To perform robust regression in R, we can use the rlm() function from the MASS package, which uses the following syntax:
#fit robust regression model
robustModel <- rlm(tot_expenses ~tot_income, data=HH_data)
The residual standard error (RSE) is a way to measure the standard deviation of the residuals in a regression model. The lower the value for RSE, the more closely a model is able to fit the data.
| method | Residual_standard_erro | Adjusted_R_squared |
|---|---|---|
| Original model | 1996.3692 | 0.3474183 |
| Remove Outliers Using Boxplot | 694.0943 | 0.6696293 |
| Remove Outliers Using Z-score Method | 741.2360 | 0.6426958 |
| Quantile based flooring and capping | 617.4033 | 0.7195258 |
| Robust Regression | 489.6966 | NA |
We can see that the RSE for the robust regression model is much lower than the ordinary least squares regression model, which tells us that the robust regression model offers a better fit to the data.
One of the key assumptions of linear regression is that the residuals are distributed with equal variance at each level of the predictor variable. This assumption is known as homoscedasticity.
When this assumption is violated, we say that heteroscedasticity is present in the residuals.
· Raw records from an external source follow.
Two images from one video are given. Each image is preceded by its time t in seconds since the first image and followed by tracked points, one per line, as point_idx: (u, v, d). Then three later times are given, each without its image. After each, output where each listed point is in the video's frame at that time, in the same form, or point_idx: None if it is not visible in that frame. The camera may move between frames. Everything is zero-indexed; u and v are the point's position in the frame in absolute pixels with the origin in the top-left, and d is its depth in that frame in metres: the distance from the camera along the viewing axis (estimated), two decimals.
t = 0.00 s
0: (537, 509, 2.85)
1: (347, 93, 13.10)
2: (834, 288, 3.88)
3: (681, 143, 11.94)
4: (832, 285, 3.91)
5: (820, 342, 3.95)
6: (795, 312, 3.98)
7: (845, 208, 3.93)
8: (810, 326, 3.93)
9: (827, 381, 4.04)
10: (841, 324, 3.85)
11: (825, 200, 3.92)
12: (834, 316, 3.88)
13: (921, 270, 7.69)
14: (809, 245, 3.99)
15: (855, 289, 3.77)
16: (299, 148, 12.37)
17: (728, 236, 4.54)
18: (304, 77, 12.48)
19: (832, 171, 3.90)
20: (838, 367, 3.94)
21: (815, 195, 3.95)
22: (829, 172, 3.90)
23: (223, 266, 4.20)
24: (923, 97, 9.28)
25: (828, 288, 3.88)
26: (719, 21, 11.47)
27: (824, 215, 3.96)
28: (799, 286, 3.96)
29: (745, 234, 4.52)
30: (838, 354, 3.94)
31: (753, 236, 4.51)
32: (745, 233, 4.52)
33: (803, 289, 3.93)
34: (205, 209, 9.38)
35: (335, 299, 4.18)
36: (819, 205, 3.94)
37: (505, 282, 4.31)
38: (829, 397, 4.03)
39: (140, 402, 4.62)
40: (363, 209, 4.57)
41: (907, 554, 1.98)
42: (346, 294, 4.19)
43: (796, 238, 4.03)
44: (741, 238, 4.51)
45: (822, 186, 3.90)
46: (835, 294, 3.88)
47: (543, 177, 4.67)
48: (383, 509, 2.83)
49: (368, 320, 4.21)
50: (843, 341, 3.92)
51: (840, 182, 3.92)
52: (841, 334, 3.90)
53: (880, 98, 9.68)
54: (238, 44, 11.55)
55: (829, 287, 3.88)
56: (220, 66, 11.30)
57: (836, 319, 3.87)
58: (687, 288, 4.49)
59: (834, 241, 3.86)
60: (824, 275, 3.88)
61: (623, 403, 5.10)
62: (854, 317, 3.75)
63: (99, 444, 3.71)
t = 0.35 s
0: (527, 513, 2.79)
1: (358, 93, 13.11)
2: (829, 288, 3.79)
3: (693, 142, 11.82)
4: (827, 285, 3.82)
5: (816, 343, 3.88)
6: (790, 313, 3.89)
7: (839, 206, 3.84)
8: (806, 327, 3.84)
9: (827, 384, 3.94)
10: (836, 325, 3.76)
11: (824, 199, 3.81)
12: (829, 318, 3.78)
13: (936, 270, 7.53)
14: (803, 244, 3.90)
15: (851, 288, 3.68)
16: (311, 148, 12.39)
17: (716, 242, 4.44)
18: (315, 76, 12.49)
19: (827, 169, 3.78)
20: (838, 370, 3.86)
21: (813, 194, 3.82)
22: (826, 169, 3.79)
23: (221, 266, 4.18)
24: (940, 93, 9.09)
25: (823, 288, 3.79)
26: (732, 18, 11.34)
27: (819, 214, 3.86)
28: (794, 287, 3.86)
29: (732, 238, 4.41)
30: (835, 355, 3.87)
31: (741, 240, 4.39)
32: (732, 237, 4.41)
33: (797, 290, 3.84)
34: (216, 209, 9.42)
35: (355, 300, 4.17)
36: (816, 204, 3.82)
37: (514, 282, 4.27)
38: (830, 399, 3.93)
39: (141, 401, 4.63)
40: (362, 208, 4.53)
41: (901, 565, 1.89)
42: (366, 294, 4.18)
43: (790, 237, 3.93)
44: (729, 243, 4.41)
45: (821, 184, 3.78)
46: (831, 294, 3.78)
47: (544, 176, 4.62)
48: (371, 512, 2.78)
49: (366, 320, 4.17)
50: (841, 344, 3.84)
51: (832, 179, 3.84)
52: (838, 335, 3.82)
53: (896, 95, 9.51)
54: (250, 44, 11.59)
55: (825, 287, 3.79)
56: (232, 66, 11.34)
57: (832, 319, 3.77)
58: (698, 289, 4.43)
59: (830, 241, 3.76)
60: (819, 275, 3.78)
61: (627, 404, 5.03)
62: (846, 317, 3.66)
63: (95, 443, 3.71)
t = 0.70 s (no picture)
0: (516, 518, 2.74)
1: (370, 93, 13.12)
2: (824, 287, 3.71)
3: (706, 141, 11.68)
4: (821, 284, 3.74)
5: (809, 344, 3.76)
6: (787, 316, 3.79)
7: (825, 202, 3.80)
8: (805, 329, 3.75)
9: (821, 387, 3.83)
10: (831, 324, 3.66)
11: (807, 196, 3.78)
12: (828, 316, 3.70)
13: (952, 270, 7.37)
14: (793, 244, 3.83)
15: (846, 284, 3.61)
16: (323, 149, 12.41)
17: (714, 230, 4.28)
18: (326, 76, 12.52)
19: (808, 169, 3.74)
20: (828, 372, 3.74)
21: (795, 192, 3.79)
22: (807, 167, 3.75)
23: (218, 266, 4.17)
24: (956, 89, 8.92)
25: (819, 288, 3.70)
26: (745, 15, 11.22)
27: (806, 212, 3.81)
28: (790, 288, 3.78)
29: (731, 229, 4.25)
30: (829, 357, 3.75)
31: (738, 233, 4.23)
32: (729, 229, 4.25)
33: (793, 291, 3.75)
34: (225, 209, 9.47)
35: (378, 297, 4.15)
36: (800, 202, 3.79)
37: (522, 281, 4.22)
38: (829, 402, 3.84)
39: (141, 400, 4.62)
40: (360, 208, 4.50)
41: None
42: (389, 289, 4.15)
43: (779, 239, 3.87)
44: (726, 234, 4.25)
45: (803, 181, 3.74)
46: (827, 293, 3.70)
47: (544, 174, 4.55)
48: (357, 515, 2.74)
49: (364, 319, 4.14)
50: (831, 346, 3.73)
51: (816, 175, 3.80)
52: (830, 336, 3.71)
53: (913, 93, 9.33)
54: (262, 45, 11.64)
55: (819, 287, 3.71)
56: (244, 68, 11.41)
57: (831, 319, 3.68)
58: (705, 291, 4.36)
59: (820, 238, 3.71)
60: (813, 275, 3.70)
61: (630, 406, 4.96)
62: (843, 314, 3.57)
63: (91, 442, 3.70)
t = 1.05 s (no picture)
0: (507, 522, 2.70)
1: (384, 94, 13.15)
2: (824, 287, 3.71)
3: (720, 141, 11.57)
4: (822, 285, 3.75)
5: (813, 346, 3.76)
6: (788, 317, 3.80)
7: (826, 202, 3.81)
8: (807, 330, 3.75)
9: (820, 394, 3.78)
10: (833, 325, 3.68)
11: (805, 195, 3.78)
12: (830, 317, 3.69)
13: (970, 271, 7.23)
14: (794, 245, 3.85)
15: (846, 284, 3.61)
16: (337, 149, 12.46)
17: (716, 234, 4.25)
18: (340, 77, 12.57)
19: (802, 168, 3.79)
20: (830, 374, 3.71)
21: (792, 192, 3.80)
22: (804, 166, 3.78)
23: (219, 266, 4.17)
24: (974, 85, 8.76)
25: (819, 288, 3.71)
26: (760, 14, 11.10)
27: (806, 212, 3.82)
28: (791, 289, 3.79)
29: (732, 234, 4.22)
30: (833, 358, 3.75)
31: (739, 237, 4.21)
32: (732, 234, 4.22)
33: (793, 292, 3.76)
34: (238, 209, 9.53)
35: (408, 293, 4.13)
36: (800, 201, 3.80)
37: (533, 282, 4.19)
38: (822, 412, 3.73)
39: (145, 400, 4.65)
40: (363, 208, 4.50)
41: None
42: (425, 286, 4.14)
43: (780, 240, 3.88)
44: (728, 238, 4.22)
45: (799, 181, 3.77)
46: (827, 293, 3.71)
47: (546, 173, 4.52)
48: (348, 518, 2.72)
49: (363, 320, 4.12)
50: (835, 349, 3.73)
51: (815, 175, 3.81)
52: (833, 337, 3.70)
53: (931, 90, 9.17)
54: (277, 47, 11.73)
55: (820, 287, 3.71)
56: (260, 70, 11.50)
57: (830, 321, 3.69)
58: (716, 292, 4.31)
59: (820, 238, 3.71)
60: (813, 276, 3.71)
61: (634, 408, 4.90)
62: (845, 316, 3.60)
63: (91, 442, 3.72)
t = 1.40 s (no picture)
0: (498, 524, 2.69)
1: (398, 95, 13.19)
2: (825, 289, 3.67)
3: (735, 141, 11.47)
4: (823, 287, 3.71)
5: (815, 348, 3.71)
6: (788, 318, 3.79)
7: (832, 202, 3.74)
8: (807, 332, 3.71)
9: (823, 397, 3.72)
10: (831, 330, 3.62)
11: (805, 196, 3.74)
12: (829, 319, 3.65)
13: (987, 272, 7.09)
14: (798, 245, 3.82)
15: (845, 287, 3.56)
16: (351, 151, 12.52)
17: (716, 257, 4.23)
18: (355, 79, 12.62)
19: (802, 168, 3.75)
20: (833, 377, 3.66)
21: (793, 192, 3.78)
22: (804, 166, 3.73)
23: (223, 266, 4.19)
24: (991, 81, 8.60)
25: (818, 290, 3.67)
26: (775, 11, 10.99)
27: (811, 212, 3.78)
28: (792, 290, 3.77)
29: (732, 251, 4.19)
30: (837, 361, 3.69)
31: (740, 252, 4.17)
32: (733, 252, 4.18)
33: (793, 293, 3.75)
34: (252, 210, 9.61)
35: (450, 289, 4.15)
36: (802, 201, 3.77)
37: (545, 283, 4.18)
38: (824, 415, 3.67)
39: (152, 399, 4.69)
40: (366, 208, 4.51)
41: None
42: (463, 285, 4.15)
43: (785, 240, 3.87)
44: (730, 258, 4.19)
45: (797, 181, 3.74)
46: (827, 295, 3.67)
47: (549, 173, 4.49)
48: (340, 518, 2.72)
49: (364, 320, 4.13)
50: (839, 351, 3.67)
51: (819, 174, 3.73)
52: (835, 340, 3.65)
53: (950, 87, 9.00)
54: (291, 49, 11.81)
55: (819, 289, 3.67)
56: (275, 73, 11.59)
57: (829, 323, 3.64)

When this occurs, the results of the regression become unreliable.
One way to handle this issue is to instead use weighted least squares regression, which places weights on the observations such that those with small error variance are given more weight since they contain more information compared to observations with larger error variance.
create a residual vs. fitted values plot to visually check for heteroscedasticity:
#create residual vs. fitted plot
plot(fitted(Model1), resid(Model1), xlab='Fitted Values', ylab='Residuals')
#add a horizontal line at 0
abline(0,0)
We can see from the plot that the residuals not distributed with equal variance throughout the plot.
To formally test for heteroscedasticity, we can perform a Breusch-Pagan test:
The Breusch-Pagan test uses the following null and alternative hypotheses: Null Hypothesis (H0): Homoscedasticity is present (the residuals are distributed with equal variance)
#perform Breusch-Pagan test
bptest(Model1)
##
## studentized Breusch-Pagan test
##
## data: Model1
## BP = 44.84, df = 1, p-value = 2.138e-11
Since the p-value from the test is less than 0.05 we will reject the null hypothesis and conclude that heteroscedasticity is a problem in this model.
Since heteroscedasticity is present, we will perform weighted least squares by defining the weights in such a way that the observations with lower variance are given more weight:
#define weights to use
wt <- 1 / lm(abs(Model1$residuals) ~ Model1$fitted.values)$fitted.values^2
#perform weighted least squares regression
wls_model <- lm(tot_expenses ~tot_income, data = HH_data, weights=wt)
| method | Residual_standard_erro | Adjusted_R_squared |
|---|---|---|
| Original model | 1996.369175 | 0.3474183 |
| Remove Outliers Using Boxplot | 694.094265 | 0.6696293 |
| Remove Outliers Using Z-score Method | 741.236030 | 0.6426958 |
| Quantile based flooring and capping | 617.403348 | 0.7195258 |
| Robust Regression | 489.696636 | NA |
| Weighted Least Squares Regression | 2.255465 | 0.3601616 |
The weighted least squares model has a residual standard error of 2.255465 compared to 1996.369175 in the original simple linear regression model.
This indicates that the predicted values produced by the weighted least squares model are much closer to the actual observations compared to the predicted values produced by the simple linear regression model.